Superposition of Electrostatic Potential due to Point Charges

This sequence of activities can directly follow the Representations of Two-Dimensional Scalar Fields sequence.


  • Recall the Electrostatic Potential due to a Point Charge (Estimated time: 5 minutes): This small whiteboard question asks students to write a formula for the electrostatic potential everywhere in space due to a point charge. Discussions which will likely arise include notation of the distance from the origin to the point charge, the constants in the equation, and the dimensions of the equation. The representation used by students is predictably algebraic in form, however, the discussion can include other representations of a one-dimensional electrostatic potential.
  • Lecture on Electrostatic Potential and Superposition of Charges (Estimated time: 20 minutes): This lecture introduces students to the electrostatic potential by discussing how to measure the potential, what the formulas generated from Recall the Electrostatic Potential due to a Point Charge mean, and the potential at the location of the point charge and infinity.
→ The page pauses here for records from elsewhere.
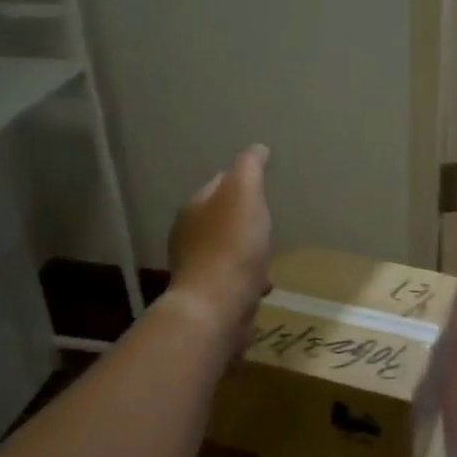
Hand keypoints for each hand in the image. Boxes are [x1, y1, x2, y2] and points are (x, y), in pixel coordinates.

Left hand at [167, 146, 271, 331]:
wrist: (217, 308)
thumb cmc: (232, 246)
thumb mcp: (244, 194)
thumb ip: (249, 168)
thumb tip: (256, 148)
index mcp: (194, 208)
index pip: (218, 185)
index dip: (241, 183)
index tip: (261, 187)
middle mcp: (189, 237)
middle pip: (221, 220)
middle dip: (244, 220)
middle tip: (266, 221)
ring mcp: (197, 270)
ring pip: (228, 252)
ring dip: (247, 253)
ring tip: (268, 257)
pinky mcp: (209, 299)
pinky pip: (233, 281)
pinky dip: (247, 279)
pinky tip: (262, 285)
Next, the principle of superposition is introduced by discussing superposing the electrostatic potential due to point charges.
  • Drawing Equipotential Surfaces (Estimated time: 45 minutes): This small group activity encourages students to work in the plane of four point charges arranged in a square to find level curves of equipotential. Students construct a contour plot of the electrostatic potential in the plane of the four charges and explore the constructed scalar field close to the charges, far from the charges, and at important points in the field. Most students are familiar with the elementary equation of the electrostatic potential but few reconcile the equation with the geometry of a scalar field. This small group activity forces students to explicitly work out the geometry of the potential of a quadrupole, allowing them to realize what's “scalar” about the electrostatic potential.
  • Visualizing Electrostatic Potentials (Estimated time: 20 minutes): Students begin by brainstorming ways in which to represent three-dimensional scalar fields in two-dimensions and then use a Mathematica notebook to explore various representations for a distribution of point charges. This activity allows students to check their solutions to Drawing Equipotential Surfaces as well as explore other representations. Students recognize that the electrostatic potential is a function of three spatial variables which requires an alternative way to represent the potential such as the use of color and plotting equipotential surfaces. This activity can be used exclusively with the quadrupole to extend Drawing Equipotential Surfaces by drawing on more representations of the configuration of point charges without taking up much more class time.